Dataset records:
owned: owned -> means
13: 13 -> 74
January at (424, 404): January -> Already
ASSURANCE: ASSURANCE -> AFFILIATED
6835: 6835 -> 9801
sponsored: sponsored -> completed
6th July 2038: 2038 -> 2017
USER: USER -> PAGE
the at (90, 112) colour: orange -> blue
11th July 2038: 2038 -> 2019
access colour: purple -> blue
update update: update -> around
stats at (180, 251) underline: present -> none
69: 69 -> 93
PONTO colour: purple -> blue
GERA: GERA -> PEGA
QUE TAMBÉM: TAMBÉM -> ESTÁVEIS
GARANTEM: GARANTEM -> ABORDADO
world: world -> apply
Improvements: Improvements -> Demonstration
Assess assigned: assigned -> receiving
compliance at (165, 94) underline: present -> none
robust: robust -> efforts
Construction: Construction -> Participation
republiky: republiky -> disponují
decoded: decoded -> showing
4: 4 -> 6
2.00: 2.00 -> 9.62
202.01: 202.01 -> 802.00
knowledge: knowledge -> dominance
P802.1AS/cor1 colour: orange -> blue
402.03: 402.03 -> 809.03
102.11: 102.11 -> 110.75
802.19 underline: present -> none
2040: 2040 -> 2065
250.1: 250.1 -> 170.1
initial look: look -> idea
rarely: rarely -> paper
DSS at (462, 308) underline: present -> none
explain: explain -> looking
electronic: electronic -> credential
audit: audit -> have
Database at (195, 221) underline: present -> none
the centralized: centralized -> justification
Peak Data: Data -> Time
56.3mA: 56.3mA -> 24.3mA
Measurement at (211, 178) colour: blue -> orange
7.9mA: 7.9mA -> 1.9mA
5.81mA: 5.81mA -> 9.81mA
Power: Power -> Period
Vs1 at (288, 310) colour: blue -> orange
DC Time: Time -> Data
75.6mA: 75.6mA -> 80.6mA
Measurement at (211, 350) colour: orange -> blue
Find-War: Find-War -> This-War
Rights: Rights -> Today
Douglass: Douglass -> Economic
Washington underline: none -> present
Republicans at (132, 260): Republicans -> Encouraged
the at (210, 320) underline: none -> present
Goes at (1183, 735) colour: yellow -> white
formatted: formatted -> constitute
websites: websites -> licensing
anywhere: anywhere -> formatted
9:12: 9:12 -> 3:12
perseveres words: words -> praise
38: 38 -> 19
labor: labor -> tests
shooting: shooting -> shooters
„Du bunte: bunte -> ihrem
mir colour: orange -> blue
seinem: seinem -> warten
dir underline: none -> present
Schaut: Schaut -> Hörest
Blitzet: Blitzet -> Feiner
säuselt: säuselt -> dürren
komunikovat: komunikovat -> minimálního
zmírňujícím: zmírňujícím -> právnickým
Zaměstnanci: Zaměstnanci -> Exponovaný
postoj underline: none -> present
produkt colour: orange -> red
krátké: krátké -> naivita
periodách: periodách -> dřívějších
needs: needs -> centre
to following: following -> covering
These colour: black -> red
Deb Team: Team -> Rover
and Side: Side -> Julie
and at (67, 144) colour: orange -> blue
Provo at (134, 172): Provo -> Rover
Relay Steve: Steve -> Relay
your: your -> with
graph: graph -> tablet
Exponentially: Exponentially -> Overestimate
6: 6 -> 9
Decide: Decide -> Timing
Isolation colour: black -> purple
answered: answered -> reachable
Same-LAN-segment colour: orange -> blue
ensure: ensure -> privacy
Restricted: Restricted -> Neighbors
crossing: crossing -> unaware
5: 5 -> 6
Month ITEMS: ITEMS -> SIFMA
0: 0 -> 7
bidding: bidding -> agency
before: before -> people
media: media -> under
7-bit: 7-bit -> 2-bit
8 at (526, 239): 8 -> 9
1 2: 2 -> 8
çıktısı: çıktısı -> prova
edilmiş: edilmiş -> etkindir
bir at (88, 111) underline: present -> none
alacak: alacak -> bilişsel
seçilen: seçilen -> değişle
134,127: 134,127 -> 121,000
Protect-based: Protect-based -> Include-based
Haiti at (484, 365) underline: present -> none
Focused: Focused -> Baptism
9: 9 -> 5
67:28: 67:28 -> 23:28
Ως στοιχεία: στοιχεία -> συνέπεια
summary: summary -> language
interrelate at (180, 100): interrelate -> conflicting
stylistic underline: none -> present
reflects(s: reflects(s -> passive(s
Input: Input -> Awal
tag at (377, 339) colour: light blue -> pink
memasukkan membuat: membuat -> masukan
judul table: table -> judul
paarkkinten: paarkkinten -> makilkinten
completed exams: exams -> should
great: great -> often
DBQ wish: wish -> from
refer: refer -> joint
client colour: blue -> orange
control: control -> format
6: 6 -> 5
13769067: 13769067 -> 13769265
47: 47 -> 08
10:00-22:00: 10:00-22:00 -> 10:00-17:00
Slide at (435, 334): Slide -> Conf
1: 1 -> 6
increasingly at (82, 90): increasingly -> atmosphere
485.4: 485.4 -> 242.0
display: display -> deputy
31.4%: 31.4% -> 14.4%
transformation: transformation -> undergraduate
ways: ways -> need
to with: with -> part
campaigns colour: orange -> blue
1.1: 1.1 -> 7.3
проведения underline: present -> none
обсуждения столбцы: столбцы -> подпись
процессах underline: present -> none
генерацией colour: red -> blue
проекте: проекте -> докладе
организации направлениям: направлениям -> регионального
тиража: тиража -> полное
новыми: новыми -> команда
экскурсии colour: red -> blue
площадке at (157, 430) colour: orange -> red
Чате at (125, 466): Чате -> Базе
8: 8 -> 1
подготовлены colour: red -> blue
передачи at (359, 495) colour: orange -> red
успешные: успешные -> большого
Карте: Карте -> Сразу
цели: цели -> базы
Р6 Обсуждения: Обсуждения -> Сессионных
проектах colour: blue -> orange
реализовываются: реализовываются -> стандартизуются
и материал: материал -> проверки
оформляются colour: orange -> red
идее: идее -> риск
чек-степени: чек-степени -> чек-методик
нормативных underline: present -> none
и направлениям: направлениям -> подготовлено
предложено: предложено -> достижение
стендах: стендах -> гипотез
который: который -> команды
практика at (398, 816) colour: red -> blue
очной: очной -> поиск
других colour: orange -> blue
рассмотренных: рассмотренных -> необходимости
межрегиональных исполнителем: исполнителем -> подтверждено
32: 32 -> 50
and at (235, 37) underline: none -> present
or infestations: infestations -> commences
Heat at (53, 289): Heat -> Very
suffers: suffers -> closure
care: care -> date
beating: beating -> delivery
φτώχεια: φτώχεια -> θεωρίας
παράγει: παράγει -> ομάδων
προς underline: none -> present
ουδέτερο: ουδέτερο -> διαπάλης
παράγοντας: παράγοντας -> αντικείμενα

Instruction: Please update the data from its first line through the line that contains "GARANTEM: GARANTEM -> ABORDADO", replacing "blue" with "green" and leaving everything else unchanged.

Written answer:
owned: owned -> means
13: 13 -> 74
January at (424, 404): January -> Already
ASSURANCE: ASSURANCE -> AFFILIATED
6835: 6835 -> 9801
sponsored: sponsored -> completed
6th July 2038: 2038 -> 2017
USER: USER -> PAGE
the at (90, 112) colour: orange -> green
11th July 2038: 2038 -> 2019
access colour: purple -> green
update update: update -> around
stats at (180, 251) underline: present -> none
69: 69 -> 93
PONTO colour: purple -> green
GERA: GERA -> PEGA
QUE TAMBÉM: TAMBÉM -> ESTÁVEIS
GARANTEM: GARANTEM -> ABORDADO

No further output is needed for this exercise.